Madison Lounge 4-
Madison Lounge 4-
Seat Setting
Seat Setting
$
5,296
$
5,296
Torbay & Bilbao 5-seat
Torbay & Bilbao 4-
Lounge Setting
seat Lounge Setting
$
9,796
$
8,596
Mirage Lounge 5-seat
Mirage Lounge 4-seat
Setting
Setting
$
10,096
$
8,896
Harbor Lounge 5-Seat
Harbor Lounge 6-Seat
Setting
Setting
_ _ _ _
- **REQUIRED WORK**: For this exercise, transcribe all the records exactly.

- **EXPECTED ANSWER**:
Madison Lounge 4-
Madison Lounge 4-
Seat Setting
Seat Setting
$
5,296
$
5,296
Torbay & Bilbao 5-seat
Torbay & Bilbao 4-
Lounge Setting
seat Lounge Setting
$
9,796
$
8,596
Mirage Lounge 5-seat
Mirage Lounge 4-seat
Setting
Setting
$
10,096
$
8,896
Harbor Lounge 5-Seat
Harbor Lounge 6-Seat
Setting
Setting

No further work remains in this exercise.